■ **Problem to work on**
Write out everything from the first line of the data below down to the line containing "Does AAA 16.7%", keeping both of those lines and the wording unchanged.

Saved dataset items
· · ·

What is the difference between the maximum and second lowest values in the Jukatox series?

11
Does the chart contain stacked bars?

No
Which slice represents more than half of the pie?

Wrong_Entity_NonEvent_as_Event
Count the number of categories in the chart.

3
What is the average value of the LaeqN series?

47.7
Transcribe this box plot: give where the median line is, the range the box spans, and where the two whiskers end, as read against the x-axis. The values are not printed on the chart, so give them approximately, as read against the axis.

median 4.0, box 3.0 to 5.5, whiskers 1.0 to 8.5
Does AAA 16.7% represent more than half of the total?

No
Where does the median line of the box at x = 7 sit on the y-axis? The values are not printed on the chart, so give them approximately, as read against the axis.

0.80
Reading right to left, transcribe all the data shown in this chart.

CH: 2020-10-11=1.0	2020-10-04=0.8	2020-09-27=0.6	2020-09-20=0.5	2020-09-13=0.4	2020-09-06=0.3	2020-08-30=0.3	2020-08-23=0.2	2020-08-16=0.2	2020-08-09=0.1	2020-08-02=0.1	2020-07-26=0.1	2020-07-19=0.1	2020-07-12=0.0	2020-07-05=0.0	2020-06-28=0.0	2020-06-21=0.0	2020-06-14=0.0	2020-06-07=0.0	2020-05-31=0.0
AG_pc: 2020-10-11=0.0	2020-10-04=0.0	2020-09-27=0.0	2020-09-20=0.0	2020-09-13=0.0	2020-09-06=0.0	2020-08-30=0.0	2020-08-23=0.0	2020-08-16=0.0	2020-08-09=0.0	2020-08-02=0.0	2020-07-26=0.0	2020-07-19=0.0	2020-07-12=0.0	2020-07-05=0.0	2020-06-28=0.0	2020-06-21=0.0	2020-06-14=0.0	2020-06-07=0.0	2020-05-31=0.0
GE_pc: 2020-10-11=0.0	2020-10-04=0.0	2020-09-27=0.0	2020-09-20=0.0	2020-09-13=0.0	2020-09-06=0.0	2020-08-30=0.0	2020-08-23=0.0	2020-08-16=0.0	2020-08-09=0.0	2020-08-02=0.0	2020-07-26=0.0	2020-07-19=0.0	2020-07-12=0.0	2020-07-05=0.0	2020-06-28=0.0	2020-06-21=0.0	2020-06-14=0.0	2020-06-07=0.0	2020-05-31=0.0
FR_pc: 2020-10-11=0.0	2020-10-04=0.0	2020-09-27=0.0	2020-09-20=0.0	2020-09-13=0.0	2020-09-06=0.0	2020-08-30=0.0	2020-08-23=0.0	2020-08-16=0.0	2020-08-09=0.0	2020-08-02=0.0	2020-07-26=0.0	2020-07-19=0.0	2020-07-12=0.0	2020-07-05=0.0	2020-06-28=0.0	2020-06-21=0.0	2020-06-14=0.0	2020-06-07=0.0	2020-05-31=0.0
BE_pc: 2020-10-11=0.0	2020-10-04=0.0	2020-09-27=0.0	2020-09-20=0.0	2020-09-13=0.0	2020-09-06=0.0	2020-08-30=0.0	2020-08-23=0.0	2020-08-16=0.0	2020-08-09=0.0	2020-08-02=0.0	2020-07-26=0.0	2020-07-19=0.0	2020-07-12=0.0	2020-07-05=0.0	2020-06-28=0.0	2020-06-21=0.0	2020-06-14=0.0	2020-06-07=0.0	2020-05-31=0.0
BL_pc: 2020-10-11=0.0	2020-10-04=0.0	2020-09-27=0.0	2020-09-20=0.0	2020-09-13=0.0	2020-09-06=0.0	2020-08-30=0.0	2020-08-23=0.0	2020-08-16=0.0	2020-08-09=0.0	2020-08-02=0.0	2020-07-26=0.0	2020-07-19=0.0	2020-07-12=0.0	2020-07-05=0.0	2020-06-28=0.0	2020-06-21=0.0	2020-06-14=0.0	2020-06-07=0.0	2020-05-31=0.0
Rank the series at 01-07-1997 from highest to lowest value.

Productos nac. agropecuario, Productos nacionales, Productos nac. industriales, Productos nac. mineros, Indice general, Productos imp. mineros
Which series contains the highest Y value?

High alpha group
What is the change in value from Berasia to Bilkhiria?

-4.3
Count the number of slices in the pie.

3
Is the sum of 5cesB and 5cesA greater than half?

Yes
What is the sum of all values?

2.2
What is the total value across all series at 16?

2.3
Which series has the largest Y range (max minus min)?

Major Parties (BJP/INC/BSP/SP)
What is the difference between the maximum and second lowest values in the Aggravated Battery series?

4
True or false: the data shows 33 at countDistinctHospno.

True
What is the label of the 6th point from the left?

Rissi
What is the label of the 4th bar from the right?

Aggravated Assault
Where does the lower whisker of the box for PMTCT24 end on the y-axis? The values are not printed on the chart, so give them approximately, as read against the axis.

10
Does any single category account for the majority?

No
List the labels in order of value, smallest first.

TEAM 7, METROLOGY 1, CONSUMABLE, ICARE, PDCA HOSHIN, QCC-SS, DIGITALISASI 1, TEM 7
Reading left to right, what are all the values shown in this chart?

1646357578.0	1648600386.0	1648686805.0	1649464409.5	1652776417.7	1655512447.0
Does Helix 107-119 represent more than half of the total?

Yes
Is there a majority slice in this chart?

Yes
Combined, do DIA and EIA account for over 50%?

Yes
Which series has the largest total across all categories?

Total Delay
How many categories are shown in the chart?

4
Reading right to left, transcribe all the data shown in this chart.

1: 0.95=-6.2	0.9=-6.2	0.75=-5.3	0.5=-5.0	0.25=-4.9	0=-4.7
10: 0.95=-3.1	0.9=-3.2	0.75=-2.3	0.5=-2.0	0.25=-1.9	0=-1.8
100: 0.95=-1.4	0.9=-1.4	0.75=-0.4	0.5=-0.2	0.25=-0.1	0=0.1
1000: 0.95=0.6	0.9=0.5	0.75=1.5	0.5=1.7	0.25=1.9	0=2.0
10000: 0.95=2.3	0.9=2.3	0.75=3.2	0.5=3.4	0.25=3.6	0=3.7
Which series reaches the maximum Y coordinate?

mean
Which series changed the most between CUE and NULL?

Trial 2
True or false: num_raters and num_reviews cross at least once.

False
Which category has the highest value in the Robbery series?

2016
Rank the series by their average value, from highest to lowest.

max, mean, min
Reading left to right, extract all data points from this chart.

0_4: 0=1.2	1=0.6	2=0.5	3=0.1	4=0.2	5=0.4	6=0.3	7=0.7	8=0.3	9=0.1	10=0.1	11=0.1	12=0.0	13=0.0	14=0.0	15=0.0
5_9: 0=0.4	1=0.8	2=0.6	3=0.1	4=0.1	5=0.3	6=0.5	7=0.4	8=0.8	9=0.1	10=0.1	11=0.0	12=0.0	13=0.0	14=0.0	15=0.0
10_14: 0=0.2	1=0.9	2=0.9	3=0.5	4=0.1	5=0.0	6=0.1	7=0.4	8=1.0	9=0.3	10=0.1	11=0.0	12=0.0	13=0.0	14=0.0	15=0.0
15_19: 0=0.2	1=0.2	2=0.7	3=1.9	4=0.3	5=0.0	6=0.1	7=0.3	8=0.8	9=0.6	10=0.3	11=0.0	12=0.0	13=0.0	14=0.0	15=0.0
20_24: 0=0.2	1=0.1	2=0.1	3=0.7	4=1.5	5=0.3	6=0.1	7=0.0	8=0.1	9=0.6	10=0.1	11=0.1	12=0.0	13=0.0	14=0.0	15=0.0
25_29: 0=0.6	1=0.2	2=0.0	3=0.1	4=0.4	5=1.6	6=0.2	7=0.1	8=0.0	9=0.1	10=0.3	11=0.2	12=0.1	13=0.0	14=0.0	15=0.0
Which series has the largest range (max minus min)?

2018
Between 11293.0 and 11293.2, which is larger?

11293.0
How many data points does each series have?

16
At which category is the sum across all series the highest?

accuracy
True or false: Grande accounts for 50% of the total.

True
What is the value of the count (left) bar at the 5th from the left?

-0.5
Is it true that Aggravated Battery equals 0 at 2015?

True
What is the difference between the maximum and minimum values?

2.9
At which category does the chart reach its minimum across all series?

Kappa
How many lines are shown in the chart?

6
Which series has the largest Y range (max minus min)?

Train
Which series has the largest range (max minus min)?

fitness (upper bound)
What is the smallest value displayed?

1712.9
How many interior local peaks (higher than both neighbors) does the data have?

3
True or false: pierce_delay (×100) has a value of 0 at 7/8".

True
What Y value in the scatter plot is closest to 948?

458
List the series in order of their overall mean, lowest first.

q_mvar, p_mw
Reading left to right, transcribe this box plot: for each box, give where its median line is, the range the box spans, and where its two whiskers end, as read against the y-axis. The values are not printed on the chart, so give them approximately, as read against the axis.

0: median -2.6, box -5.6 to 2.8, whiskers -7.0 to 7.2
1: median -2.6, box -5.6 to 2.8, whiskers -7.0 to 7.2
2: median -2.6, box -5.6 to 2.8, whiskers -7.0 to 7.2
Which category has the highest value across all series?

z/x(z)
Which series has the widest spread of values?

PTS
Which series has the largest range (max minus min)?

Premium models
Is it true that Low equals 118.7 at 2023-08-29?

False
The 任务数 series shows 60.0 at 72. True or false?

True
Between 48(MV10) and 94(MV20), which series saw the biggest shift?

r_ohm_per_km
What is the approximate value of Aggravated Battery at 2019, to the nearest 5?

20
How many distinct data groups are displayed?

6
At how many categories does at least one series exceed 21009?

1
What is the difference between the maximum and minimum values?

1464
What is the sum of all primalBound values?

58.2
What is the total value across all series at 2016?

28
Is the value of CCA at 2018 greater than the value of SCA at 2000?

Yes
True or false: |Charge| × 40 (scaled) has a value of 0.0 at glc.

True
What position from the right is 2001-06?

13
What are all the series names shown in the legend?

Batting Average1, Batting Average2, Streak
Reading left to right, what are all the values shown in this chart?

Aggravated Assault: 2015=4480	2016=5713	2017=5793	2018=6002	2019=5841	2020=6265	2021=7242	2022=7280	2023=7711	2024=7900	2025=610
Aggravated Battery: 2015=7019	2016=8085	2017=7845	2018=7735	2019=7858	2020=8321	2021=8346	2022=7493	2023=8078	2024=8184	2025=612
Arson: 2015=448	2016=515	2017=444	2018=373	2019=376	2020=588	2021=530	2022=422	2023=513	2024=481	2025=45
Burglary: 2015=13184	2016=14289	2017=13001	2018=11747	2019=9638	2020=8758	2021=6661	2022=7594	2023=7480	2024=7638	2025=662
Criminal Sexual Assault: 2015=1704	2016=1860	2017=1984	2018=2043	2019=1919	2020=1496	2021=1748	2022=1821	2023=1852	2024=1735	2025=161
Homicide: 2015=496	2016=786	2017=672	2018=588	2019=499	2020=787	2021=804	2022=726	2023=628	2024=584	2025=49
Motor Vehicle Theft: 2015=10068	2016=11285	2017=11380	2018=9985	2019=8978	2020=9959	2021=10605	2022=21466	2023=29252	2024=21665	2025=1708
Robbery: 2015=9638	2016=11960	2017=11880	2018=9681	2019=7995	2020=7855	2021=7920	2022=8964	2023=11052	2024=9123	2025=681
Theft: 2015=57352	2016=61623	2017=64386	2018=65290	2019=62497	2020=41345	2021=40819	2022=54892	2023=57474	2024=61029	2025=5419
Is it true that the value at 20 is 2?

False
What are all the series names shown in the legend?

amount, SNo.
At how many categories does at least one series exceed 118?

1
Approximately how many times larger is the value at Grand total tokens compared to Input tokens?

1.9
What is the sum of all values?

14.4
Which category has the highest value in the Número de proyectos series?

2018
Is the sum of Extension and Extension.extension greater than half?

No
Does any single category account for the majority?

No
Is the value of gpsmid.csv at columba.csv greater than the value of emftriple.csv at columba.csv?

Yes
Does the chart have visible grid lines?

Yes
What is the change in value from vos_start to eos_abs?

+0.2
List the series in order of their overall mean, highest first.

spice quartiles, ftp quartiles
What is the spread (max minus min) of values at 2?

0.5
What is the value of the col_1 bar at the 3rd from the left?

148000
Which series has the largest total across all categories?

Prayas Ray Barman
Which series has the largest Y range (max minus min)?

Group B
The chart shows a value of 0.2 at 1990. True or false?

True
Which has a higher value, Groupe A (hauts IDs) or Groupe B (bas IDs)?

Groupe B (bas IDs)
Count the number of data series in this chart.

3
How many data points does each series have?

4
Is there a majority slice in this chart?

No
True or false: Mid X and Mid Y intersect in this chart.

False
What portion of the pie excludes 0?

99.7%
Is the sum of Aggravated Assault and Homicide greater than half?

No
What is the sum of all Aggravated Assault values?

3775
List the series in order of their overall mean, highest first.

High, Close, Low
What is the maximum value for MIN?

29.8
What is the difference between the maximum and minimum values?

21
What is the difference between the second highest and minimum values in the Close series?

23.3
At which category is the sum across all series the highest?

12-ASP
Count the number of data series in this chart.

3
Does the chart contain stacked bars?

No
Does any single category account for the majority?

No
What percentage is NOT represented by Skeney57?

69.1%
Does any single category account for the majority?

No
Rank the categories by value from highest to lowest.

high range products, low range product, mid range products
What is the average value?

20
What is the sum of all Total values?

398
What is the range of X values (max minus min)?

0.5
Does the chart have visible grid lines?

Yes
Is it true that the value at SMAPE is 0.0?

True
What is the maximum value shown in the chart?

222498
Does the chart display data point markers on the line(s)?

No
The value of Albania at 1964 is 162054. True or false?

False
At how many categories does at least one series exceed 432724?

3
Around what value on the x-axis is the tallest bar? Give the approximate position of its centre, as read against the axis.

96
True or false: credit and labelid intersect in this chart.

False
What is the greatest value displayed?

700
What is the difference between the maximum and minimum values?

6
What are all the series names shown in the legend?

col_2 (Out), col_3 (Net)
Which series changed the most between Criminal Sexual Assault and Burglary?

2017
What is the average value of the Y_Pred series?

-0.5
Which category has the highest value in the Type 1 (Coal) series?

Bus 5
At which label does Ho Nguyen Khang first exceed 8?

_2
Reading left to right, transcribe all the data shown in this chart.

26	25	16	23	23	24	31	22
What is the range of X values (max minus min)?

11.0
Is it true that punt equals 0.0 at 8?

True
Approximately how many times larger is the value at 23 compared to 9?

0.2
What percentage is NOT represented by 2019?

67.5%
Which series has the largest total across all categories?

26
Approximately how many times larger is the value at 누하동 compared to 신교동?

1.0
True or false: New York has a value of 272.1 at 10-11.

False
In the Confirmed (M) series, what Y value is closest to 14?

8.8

· · ·

■ **Reply to the task**
What is the difference between the maximum and second lowest values in the Jukatox series?

11
Does the chart contain stacked bars?

No
Which slice represents more than half of the pie?

Wrong_Entity_NonEvent_as_Event
Count the number of categories in the chart.

3
What is the average value of the LaeqN series?

47.7
Transcribe this box plot: give where the median line is, the range the box spans, and where the two whiskers end, as read against the x-axis. The values are not printed on the chart, so give them approximately, as read against the axis.

median 4.0, box 3.0 to 5.5, whiskers 1.0 to 8.5
Does AAA 16.7% represent more than half of the total?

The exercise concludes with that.